* BEGIN Dataset entries *
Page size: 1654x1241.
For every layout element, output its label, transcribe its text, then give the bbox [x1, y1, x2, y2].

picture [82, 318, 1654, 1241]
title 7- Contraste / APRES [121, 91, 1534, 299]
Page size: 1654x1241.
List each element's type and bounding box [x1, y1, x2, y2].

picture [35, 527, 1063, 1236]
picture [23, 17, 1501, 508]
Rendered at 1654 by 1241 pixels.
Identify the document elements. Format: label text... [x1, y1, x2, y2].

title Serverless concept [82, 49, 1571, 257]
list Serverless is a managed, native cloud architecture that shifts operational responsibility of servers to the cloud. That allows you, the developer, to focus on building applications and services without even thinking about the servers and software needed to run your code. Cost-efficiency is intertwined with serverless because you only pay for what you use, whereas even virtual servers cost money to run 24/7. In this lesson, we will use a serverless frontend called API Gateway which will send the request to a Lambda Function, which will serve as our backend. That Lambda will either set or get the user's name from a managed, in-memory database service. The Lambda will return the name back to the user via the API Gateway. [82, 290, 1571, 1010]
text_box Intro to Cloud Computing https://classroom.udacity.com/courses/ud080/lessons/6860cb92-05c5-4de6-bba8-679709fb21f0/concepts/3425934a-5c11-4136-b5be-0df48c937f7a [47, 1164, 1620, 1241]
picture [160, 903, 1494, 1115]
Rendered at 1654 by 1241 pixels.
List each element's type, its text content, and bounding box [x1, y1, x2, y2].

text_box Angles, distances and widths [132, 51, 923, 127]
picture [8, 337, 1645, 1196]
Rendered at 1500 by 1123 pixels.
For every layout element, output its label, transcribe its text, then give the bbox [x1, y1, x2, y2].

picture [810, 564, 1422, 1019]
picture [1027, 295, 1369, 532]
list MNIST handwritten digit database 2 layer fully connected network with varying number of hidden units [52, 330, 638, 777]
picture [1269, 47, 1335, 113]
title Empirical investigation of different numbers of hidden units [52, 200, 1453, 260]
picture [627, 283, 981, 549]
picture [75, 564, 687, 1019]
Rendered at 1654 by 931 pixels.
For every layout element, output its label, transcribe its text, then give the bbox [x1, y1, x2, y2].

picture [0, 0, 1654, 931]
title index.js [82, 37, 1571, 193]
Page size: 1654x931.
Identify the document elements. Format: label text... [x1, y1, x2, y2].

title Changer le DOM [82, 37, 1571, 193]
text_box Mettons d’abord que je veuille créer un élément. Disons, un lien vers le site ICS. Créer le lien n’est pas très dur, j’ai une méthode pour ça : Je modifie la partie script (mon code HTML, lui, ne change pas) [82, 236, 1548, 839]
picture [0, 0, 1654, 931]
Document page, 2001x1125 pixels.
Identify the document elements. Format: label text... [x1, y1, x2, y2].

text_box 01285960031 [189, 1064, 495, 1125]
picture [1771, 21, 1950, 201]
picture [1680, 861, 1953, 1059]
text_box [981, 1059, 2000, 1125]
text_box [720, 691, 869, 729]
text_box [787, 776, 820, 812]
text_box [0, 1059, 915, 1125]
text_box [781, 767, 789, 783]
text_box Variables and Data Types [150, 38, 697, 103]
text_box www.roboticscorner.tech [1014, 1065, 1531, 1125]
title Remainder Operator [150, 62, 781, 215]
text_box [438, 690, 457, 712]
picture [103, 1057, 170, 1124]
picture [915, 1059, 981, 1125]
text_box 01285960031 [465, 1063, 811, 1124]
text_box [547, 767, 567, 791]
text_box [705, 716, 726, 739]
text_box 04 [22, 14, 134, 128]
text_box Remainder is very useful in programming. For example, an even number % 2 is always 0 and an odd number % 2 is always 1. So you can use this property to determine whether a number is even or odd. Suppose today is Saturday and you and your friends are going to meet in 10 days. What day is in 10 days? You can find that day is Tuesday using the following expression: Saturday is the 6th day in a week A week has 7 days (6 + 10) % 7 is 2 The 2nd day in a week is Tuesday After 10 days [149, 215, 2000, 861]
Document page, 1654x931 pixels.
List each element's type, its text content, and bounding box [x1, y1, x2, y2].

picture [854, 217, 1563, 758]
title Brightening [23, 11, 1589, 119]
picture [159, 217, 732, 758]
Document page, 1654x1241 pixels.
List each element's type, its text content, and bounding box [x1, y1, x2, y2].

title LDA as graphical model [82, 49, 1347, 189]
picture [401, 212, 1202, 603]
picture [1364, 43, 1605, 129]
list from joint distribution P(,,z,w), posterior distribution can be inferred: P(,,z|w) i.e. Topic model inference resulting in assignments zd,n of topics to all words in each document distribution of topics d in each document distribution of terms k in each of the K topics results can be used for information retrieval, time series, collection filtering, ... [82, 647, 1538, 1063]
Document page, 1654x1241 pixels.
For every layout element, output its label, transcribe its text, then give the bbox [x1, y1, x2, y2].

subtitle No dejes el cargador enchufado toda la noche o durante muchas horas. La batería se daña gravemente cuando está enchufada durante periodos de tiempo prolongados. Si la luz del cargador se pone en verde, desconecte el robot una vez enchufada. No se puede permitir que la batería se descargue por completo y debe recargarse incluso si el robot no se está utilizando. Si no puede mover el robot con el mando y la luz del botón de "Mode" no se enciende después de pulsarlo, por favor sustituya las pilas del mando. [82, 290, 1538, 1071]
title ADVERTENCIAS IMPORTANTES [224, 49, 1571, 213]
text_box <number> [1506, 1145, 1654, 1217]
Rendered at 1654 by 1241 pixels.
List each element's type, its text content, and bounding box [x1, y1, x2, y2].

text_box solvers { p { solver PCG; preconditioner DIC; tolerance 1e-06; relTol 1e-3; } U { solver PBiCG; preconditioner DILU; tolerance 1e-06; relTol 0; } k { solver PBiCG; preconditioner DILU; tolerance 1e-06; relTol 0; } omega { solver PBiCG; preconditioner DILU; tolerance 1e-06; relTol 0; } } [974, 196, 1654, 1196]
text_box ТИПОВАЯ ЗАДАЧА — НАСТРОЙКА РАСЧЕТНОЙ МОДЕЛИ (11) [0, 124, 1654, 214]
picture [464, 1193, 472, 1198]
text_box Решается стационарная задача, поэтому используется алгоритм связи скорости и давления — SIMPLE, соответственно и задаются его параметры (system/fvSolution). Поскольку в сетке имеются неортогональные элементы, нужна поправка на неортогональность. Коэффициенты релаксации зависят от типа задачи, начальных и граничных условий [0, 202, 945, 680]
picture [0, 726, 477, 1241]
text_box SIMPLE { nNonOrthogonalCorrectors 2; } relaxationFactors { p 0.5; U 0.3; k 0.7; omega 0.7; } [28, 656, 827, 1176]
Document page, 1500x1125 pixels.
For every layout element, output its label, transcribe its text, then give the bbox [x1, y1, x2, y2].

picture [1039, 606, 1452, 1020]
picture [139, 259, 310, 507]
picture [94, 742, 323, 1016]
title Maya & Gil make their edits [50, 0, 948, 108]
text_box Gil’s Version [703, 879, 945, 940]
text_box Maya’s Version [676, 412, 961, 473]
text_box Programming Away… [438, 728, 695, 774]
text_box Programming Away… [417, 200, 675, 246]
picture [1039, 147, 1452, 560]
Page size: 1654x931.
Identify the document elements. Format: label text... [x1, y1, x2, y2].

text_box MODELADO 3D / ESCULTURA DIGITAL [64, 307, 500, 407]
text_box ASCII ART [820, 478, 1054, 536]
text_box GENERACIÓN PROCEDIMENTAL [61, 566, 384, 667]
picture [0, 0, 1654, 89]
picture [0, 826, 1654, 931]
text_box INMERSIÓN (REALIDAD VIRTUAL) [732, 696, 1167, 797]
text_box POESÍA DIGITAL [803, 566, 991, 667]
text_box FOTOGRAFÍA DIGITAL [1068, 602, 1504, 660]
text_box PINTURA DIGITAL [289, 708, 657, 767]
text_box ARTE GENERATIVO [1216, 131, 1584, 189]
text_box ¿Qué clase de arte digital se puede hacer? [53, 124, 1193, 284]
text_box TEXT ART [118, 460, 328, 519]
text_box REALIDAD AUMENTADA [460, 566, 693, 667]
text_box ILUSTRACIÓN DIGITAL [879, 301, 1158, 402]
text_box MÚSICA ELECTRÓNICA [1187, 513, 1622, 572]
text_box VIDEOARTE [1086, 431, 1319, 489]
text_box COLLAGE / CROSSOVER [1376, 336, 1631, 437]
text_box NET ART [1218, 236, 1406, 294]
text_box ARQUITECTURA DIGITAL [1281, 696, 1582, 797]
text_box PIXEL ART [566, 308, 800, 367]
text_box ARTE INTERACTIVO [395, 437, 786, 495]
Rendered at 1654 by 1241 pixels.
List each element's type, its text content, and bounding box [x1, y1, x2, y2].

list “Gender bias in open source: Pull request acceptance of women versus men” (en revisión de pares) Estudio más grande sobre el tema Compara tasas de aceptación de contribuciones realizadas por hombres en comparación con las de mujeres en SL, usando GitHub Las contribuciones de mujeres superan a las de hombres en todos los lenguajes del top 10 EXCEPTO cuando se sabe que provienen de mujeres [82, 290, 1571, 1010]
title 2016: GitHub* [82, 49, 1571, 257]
* END Dataset entries *
**Requirement**
Could you write out the records word for word, starting at the line that contains "Document page, 1654x931 pixels." and ending after the line that contains "text_box <number> [1506, 1145, 1654, 1217]"?

**Complete response**
Document page, 1654x931 pixels.
List each element's type, its text content, and bounding box [x1, y1, x2, y2].

picture [854, 217, 1563, 758]
title Brightening [23, 11, 1589, 119]
picture [159, 217, 732, 758]
Document page, 1654x1241 pixels.
List each element's type, its text content, and bounding box [x1, y1, x2, y2].

title LDA as graphical model [82, 49, 1347, 189]
picture [401, 212, 1202, 603]
picture [1364, 43, 1605, 129]
list from joint distribution P(,,z,w), posterior distribution can be inferred: P(,,z|w) i.e. Topic model inference resulting in assignments zd,n of topics to all words in each document distribution of topics d in each document distribution of terms k in each of the K topics results can be used for information retrieval, time series, collection filtering, ... [82, 647, 1538, 1063]
Document page, 1654x1241 pixels.
For every layout element, output its label, transcribe its text, then give the bbox [x1, y1, x2, y2].

subtitle No dejes el cargador enchufado toda la noche o durante muchas horas. La batería se daña gravemente cuando está enchufada durante periodos de tiempo prolongados. Si la luz del cargador se pone en verde, desconecte el robot una vez enchufada. No se puede permitir que la batería se descargue por completo y debe recargarse incluso si el robot no se está utilizando. Si no puede mover el robot con el mando y la luz del botón de "Mode" no se enciende después de pulsarlo, por favor sustituya las pilas del mando. [82, 290, 1538, 1071]
title ADVERTENCIAS IMPORTANTES [224, 49, 1571, 213]
text_box <number> [1506, 1145, 1654, 1217]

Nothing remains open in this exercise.